The data included such patient factors as comorbidities, age, and gender, as well as hospital variables.

Statistical tests were performed to yield C-statistics for associations between these parameters and eight “never event” complications: MRSA, C. difficile, and surgical site infections, mediastinitis after CABG, catheter-associated vascular and urinary tract infections, post-operative pneumonia, and decubitus ulcers.

Including the hospital as well as patient variables, C-statistics for all eight complications exceeded 0.75, indicating that the variables were significantly associated with rates of these events.

Removing the hospital variables from the equations decreased the C-statistic values, but for six of the eight complications they remained above 0.65, suggesting that patient and procedural factors remained important influences on complication rates.

Only mediastinitis after CABG surgery and catheter-associated urinary tract infections had C-statistics below that cutoff when hospital variables were removed, the researchers found. They noted that the limited data in the claims records meant that some unmeasured patient and procedural factors could still have influenced risks of these complications as well.

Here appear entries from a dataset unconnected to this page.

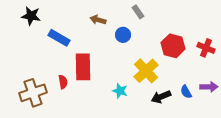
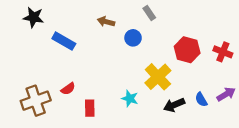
red rectangle: (83, 67) -> (90, 108), moved, size x0.6
red semicircle: (63, 82) -> (68, 89), turned 64
purple arrow: (209, 87) -> (226, 94), turned -30

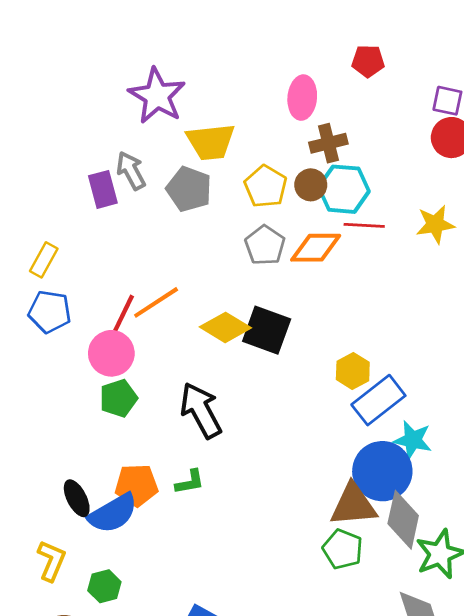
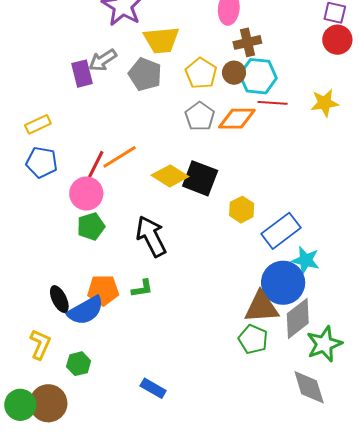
gray arrow: (131, 171) -> (103, 60), turned -96
yellow rectangle: (44, 260) -> (38, 124), turned 35
yellow hexagon: (353, 371) -> (242, 210), moved
gray diamond: (403, 520) -> (298, 318), turned 39

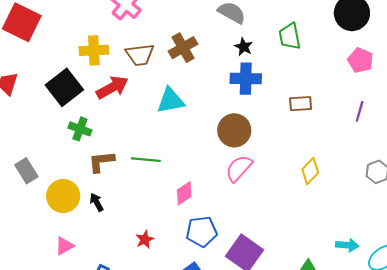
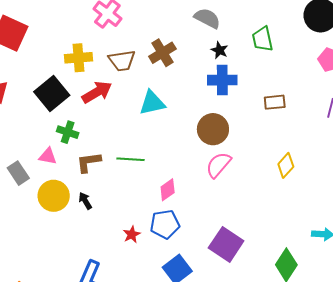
blue pentagon: (202, 231) -> (165, 224), moved
pink triangle: (64, 246) -> (48, 156), moved, turned 42

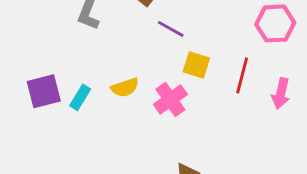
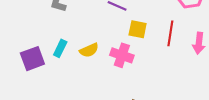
cyan rectangle: (80, 97) -> (60, 48), moved
pink cross: (170, 99) -> (122, 55), turned -30

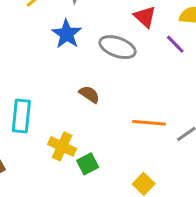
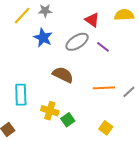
purple line: (175, 44) -> (103, 47), moved
gray ellipse: (118, 47) -> (77, 42), turned -45
brown semicircle: (89, 94) -> (63, 75), size x1.5

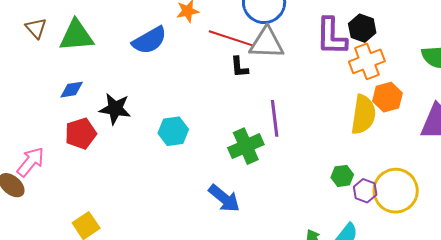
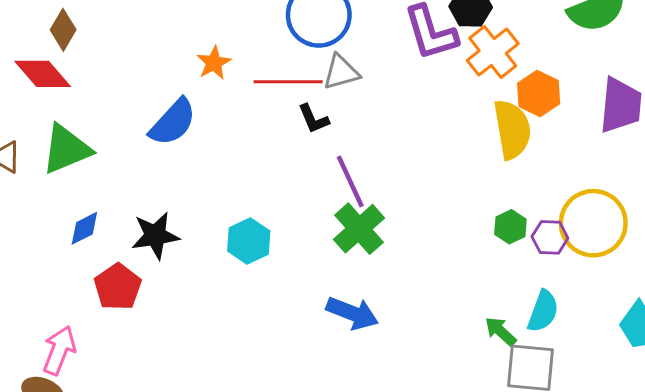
gray triangle: (267, 43) -> (341, 72), size x0.7
purple line: (275, 118) -> (350, 181), moved

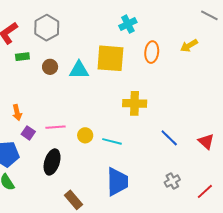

For each of the eight complications, certain patient factors were associated with substantially increased risks.

Older age was particularly common in this regard, as were malnutrition and weight loss and chronic kidney failure. Odds ratios ranged from 1.8 for emergency admission as a risk factor for C. difficile enterocolitis to 16.4 for malnutrition and weight loss as a predictor of intravascular device infection.

Aortofemoral bypass procedures increased the risk of five complications — C. difficile and MRSA infections, post-operative pneumonia, intravascular device infections, and decubitus ulcers — with odds ratios ranging from 2.3 to 11.9 compared with abdominal hysterectomy.

That the inclusion of hospital variables increased the C-statistic values “supports the contention that achievable improvements in quality of care can reduce the incidence of these complications,” Fry and colleagues emphasized. “Creating financial incentives to reward hospitals with better outcomes is good public policy.”

But flat denial of reimbursement for such complications is not the way to go about it, they argued, calling it “counterproductive.”

“Most hospital-acquired complications cannot be eliminated entirely by adherence to current best practices,” they wrote. “To recognize this fact, payment to cover the cost of caring for potentially avoidable complications should be based on empirically derived rates and costs of complications for providers who deliver documented high-quality care.”

In particular, Fry and colleagues advocated what they called “risk-adjusted warranties” that take account of providers’ degree of control over complications in determining financial rewards and penalties.

Under this system, providers would receive a warranty payment to cover costs of treating theoretically preventable complications that, statistically, are bound to occur even with the best-quality care. The amount would be calculated by multiplying the probability that a complication will occur with high-quality care by the predicted average cost of treating it.

Providers would then be responsible for the costs associated with all such complications that occur, Fry and colleagues explained.

Such a system would eliminate the financial incentives for “cherry-picking” patients, they contended. “Properly calibrated risk-adjusted warranties will not create financial incentives to deny care to high-risk patients and to specialize in low-risk procedures.”

In an invited critique accompanying the report, Jana B.A. MacLeod, MD, of Emory University in Atlanta, agreed that risk adjustment is a better approach than the one taken by the Medicare system.

“This study provides an evidence base to discuss whether unconditional preventability of complications, even in the environment of evidence-based treatment guidelines, actually exists,” MacLeod wrote.

“In our attempt to eliminate the avoidable, we cannot allow the public and private health care funding groups to punish us for the inescapable.”